Il labirinto dello Zibaldone leopardiano

Antonio Gramsci e Walter Benjamin devono non poca della loro fortuna internazionale alla forma provvisoria in cui ci sono giunti molti dei loro scritti: centinaia o migliaia di pagine di appunti per una o più opere da scrivere, densi di intuizioni spesso geniali ma non verificate e non sviluppate, dunque in attesa che qualcun altro le approfondisca per loro. L’abbozzo di un monumento e, al tempo stesso, un piano di lavoro. Quando invece non le si trasformano in un comodo archivio di sentenze lapidarie, buone per sigillare qualsiasi ragionamento proteggendosi dietro a un’autorità riconosciuta.

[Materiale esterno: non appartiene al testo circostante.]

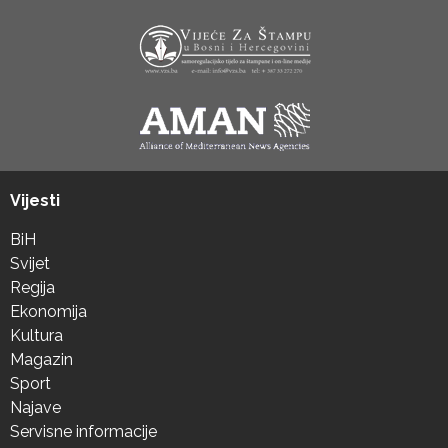
Vijesti
BiH
Svijet
Regija
Ekonomija
Kultura
Magazin
Sport
Najave
Servisne informacije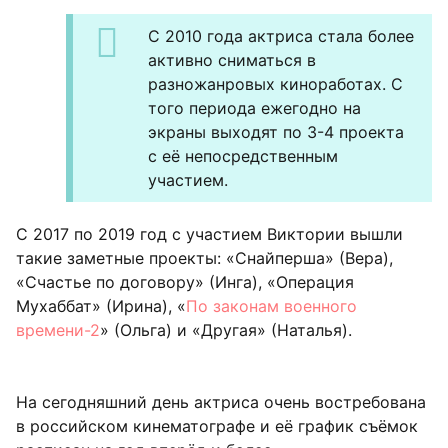
С 2010 года актриса стала более
активно сниматься в
разножанровых киноработах. С
того периода ежегодно на
экраны выходят по 3-4 проекта
с её непосредственным
участием.
С 2017 по 2019 год с участием Виктории вышли
такие заметные проекты: «Снайперша» (Вера),
«Счастье по договору» (Инга), «Операция
Мухаббат» (Ирина), «
По законам военного
времени-2
» (Ольга) и «Другая» (Наталья).
На сегодняшний день актриса очень востребована
в российском кинематографе и её график съёмок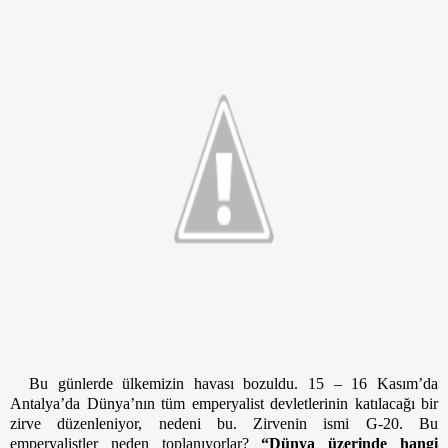
Bu günlerde ülkemizin havası bozuldu. 15 – 16 Kasım’da 
Antalya’da Dünya’nın tüm emperyalist devletlerinin katılacağı bir 
zirve düzenleniyor, nedeni bu. Zirvenin ismi G-20. Bu 
emperyalistler neden toplanıyorlar? 
“Dünya üzerinde hangi 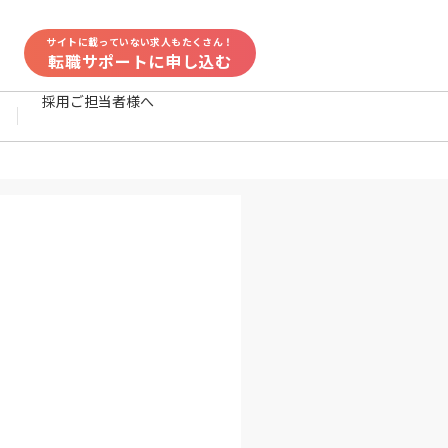
サイトに載っていない求人もたくさん！
転職サポートに申し込む
採用ご担当者様へ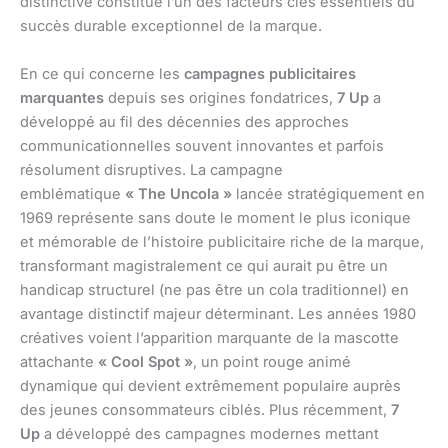
distinctive constitue l’un des facteurs clés essentiels du
succès durable exceptionnel de la marque.
En ce qui concerne les
campagnes publicitaires
marquantes
depuis ses origines fondatrices,
7 Up
a
développé au fil des décennies des approches
communicationnelles souvent innovantes et parfois
résolument disruptives. La campagne
emblématique
« The Uncola »
lancée stratégiquement en
1969 représente sans doute le moment le plus iconique
et mémorable de l’histoire publicitaire riche de la marque,
transformant magistralement ce qui aurait pu être un
handicap structurel (ne pas être un cola traditionnel) en
avantage distinctif majeur déterminant. Les années 1980
créatives voient l’apparition marquante de la mascotte
attachante
« Cool Spot »
, un point rouge animé
dynamique qui devient extrêmement populaire auprès
des jeunes consommateurs ciblés. Plus récemment,
7
Up
a développé des campagnes modernes mettant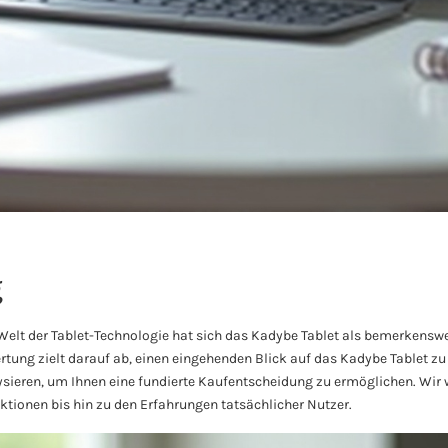
g
Welt der Tablet-Technologie hat sich das Kadybe Tablet als bemerkensw
rtung zielt darauf ab, einen eingehenden Blick auf das Kadybe Tablet zu
ieren, um Ihnen eine fundierte Kaufentscheidung zu ermöglichen. Wir 
ktionen bis hin zu den Erfahrungen tatsächlicher Nutzer.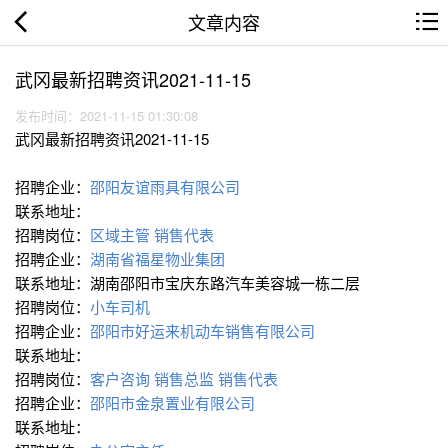
文章内容
武冈最新招聘资讯2021-11-15
发布时间：2021-11-15 01:30:08
武冈最新招聘资讯2021-11-15
招聘企业：
邵阳友谊雨具有限公司
联系地址：
招聘岗位：
区域主管
销售代表
招聘企业：
湖南省福星物业集团
联系地址：湖南邵阳市宝庆东路汽车美容城一栋二层
招聘岗位：
小车司机
招聘企业：
邵阳市好运来机动车销售有限公司
联系地址：
招聘岗位：
客户咨询
销售总监
销售代表
招聘企业：
邵阳市金泉置业有限公司
联系地址：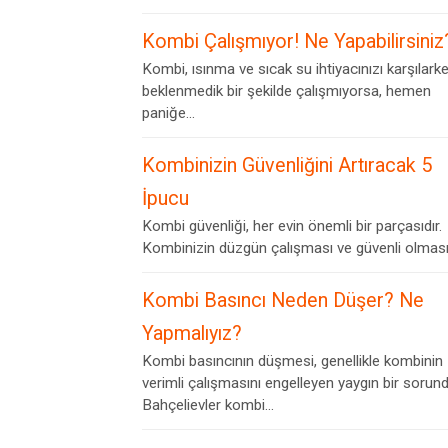
Kombi Çalışmıyor! Ne Yapabilirsiniz
Kombi, ısınma ve sıcak su ihtiyacınızı karşılark
beklenmedik bir şekilde çalışmıyorsa, hemen
paniğe...
Kombinizin Güvenliğini Artıracak 5
İpucu
Kombi güvenliği, her evin önemli bir parçasıdır.
Kombinizin düzgün çalışması ve güvenli olması,.
Kombi Basıncı Neden Düşer? Ne
Yapmalıyız?
Kombi basıncının düşmesi, genellikle kombinin
verimli çalışmasını engelleyen yaygın bir sorund
Bahçelievler kombi...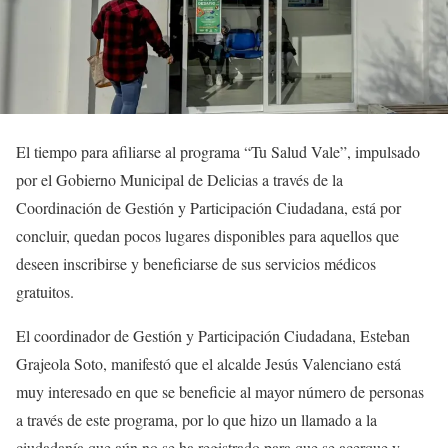
El tiempo para afiliarse al programa “Tu Salud Vale”, impulsado
por el Gobierno Municipal de Delicias a través de la
Coordinación de Gestión y Participación Ciudadana, está por
concluir, quedan pocos lugares disponibles para aquellos que
deseen inscribirse y beneficiarse de sus servicios médicos
gratuitos.
El coordinador de Gestión y Participación Ciudadana, Esteban
Grajeola Soto, manifestó que el alcalde Jesús Valenciano está
muy interesado en que se beneficie al mayor número de personas
a través de este programa, por lo que hizo un llamado a la
ciudadanía que aún no se ha registrado para que se acerque y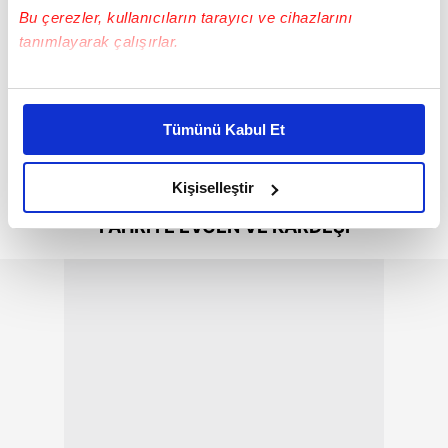
Bu çerezler, kullanıcıların tarayıcı ve cihazlarını
tanımlayarak çalışırlar.
Bu çerezlere izin vermeniz halinde sizlere özel
kişiselleştirilmiş reklamlar sunabilir, sayfalarımızda sizlere
Tümünü Kabul Et
daha iyi reklam deneyimi yaşatabiliriz. Bunu yaparken
amacımızın size daha iyi bir reklam deneyimi sunmak
olduğunu ve sizlere en iyi içerikleri sunabilmek adına
Kişiselleştir
elimizden gelen çabayı gösterdiğimizi ve bu noktada,
FAHRİYE EVCEN
VE KARDEŞİ
reklamların maliyetlerimizi karşılamak noktasında tek gelir
kalemimiz olduğunu sizlere hatırlatmak isteriz.
Her halükârda, kullanıcılar, bu çerezlere izin vermedikleri
takdirde, kullanıcılara hedefli reklamlar
gösterilmeyecektir."
Sizlere daha iyi bir hizmet sunabilmek için İnternet
Sitemizde kendimize ve üçüncü kişilere ait çerezler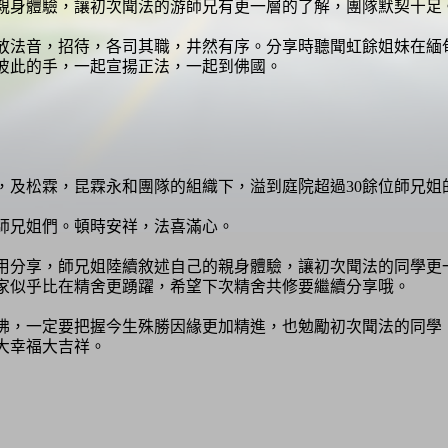
親身體驗，讓初次聞法的游師兄有更一層的了解，團隊默契十足
法音，招待，各司其職，井然有序。分享時聽聞虹餘姐妹在緬
彼此的手，一起宣揚正法，一起到佛國。
及松霖，昆霖永和團隊的組織下，溢到庭院超過30餘位師兄姐
師兄姐們。頓時安祥，法喜滿心。
分享，師兄姐陸續敘述自己的親身體驗，讓初次聞法的同學更
家似乎比在精舍更踴躍，希望下次精舍共修要繼續分享哦。
，一定要把握今生殊勝因緣更加精進，也勉勵初次聞法的同學
大幸福大吉祥。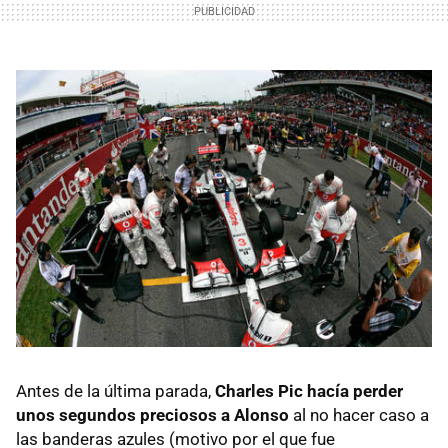
Antes de la última parada,
Charles Pic hacía perder
unos segundos preciosos a Alonso
al no hacer caso a
las banderas azules (motivo por el que fue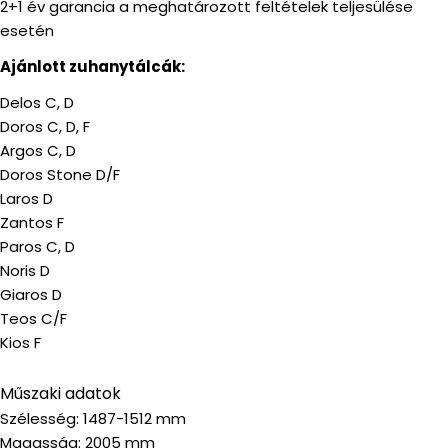
2+1 év garancia a meghatározott feltételek teljesülése
esetén
Ajánlott zuhanytálcák:
Delos C, D
Doros C, D, F
Argos C, D
Doros Stone D/F
Laros D
Zantos F
Paros C, D
Noris D
Giaros D
Teos C/F
Kios F
Műszaki adatok
Szélesség: 1487-1512 mm
Magasság: 2005 mm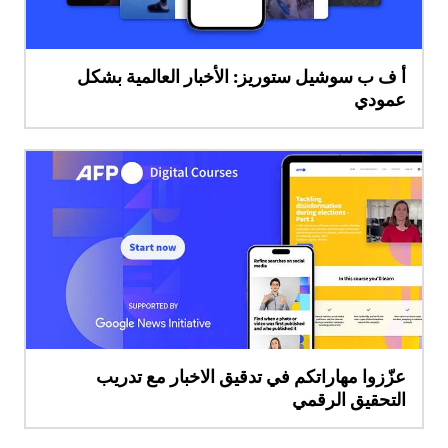
أ ف ب سوشيل ستوريز: الأخبار العالمية بشكل
عمودي
عزّزوا مهاراتكم في تدقيق الاخبار مع تدريب
التحقيق الرقمي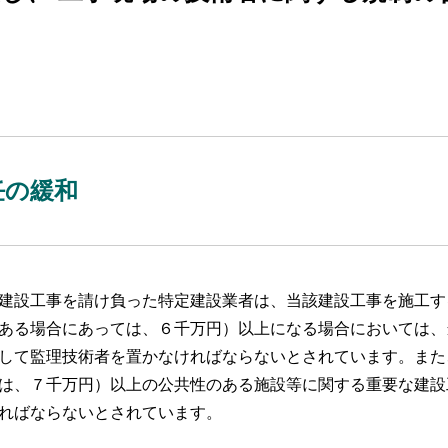
任の緩和
建設工事を請け負った特定建設業者は、当該建設工事を施工す
ある場合にあっては、６千万円）以上になる場合においては、
して監理技術者を置かなければならないとされています。また
は、７千万円）以上の公共性のある施設等に関する重要な建設
ればならないとされています。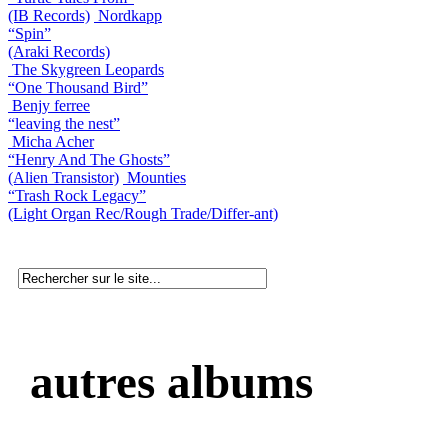
(IB Records)
Nordkapp
“Spin”
(Araki Records)
The Skygreen Leopards
“One Thousand Bird”
Benjy ferree
“leaving the nest”
Micha Acher
“Henry And The Ghosts”
(Alien Transistor)
Mounties
“Trash Rock Legacy”
(Light Organ Rec/Rough Trade/Differ-ant)
autres albums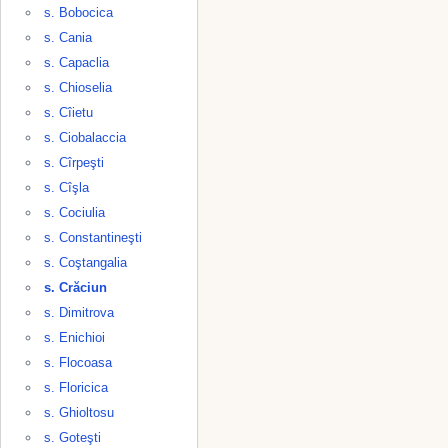
s. Bobocica
s. Cania
s. Capaclia
s. Chioselia
s. Cîietu
s. Ciobalaccia
s. Cîrpeşti
s. Cîşla
s. Cociulia
s. Constantineşti
s. Coştangalia
s. Crăciun
s. Dimitrova
s. Enichioi
s. Flocoasa
s. Floricica
s. Ghioltosu
s. Goteşti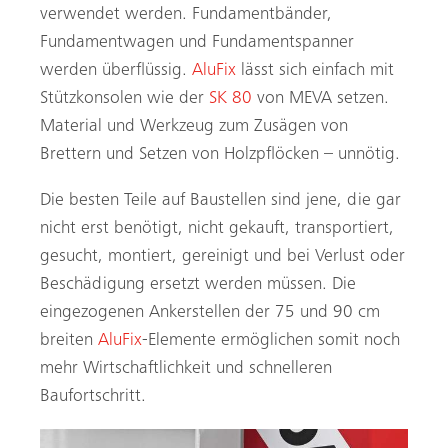
verwendet werden. Fundamentbänder,
Fundamentwagen und Fundamentspanner
werden überflüssig.
AluFix
lässt sich einfach mit
Stützkonsolen wie der
SK 80
von MEVA setzen.
Material und Werkzeug zum Zusägen von
Brettern und Setzen von Holzpflöcken – unnötig.
Die besten Teile auf Baustellen sind jene, die gar
nicht erst benötigt, nicht gekauft, transportiert,
gesucht, montiert, gereinigt und bei Verlust oder
Beschädigung ersetzt werden müssen. Die
eingezogenen Ankerstellen der 75 und 90 cm
breiten
AluFix
-Elemente ermöglichen somit noch
mehr Wirtschaftlichkeit und schnelleren
Baufortschritt.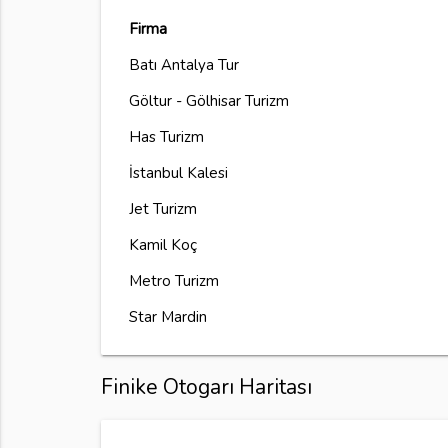
Firma
Batı Antalya Tur
Göltur - Gölhisar Turizm
Has Turizm
İstanbul Kalesi
Jet Turizm
Kamil Koç
Metro Turizm
Star Mardin
Finike Otogarı Haritası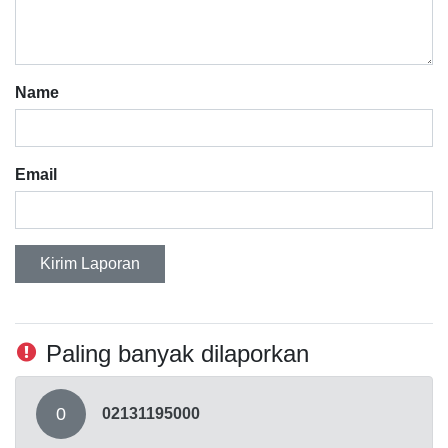
Name
Email
Kirim Laporan
Paling banyak dilaporkan
0
02131195000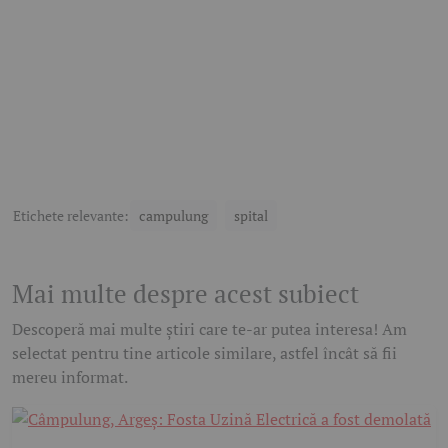
Etichete relevante:
campulung
spital
Mai multe despre acest subiect
Descoperă mai multe știri care te-ar putea interesa! Am
selectat pentru tine articole similare, astfel încât să fii
mereu informat.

Allorché, nel 2013, Michael Caesar e Franco D’Intino portarono a termine la loro traduzione inglese dell’intero Zibaldone, in molti immaginarono per Leopardi una sorte analoga. In questi dieci anni, invece, Leopardi ha dimostrato una sorprendente resistenza all’aforizzazione. La profezia non si è avverata, e non è detto sia stato un male.
Che la conoscenza dello Zibaldone possa trarre beneficio da opportune antologie tematiche è invece idea che ha guadagnato crescente consenso tra gli specialisti. Nelle sue oltre 4500 note convivono potenzialmente parecchie opere in attesa che qualcuno ne ritagli la sagoma con le forbici. E se in alcuni casi l’operazione non ha lasciato tracce durature (come la scelta approntata dal narratore inglese Tim Parks sotto il titolo di Passions), in altre occasioni gli effetti sono stati più profondi: a cominciare da La strage delle illusioni, sotto il cui titolo nel 1992 Mario Andrea Rigoni raccolse una selezione dei pensieri più prettamente politici, mostrando quanti problemi ci fossero con il «Leopardi progressivo» che aveva tenuto banco dalla Seconda guerra mondiale in poi.
Speciale importanza ha avuto soprattutto la ricerca portata avanti da oltre vent’anni da Fabiana Cacciapuoti, a lungo curatrice del Fondo Leopardi della Biblioteca Nazionale di Napoli, dove il manoscritto dello Zibaldone è conservato. Nessuna opzione soggettiva, qui. A mano a mano che lo Zibaldone prendeva forma, Leopardi stesso compilò infatti alcuni indici che lo aiutassero a orientarsi nei materiali che andava accumulando e che successivamente gli permettessero di riorganizzare le numerosissime osservazioni disseminate tra quelle pagine in una serie di trattati sui temi più vari. Sono dunque proprio questi trattati, otto in totale, che Cacciapuoti si è proposta di assemblare seguendo le indicazioni contenute nelle carte dell’autore.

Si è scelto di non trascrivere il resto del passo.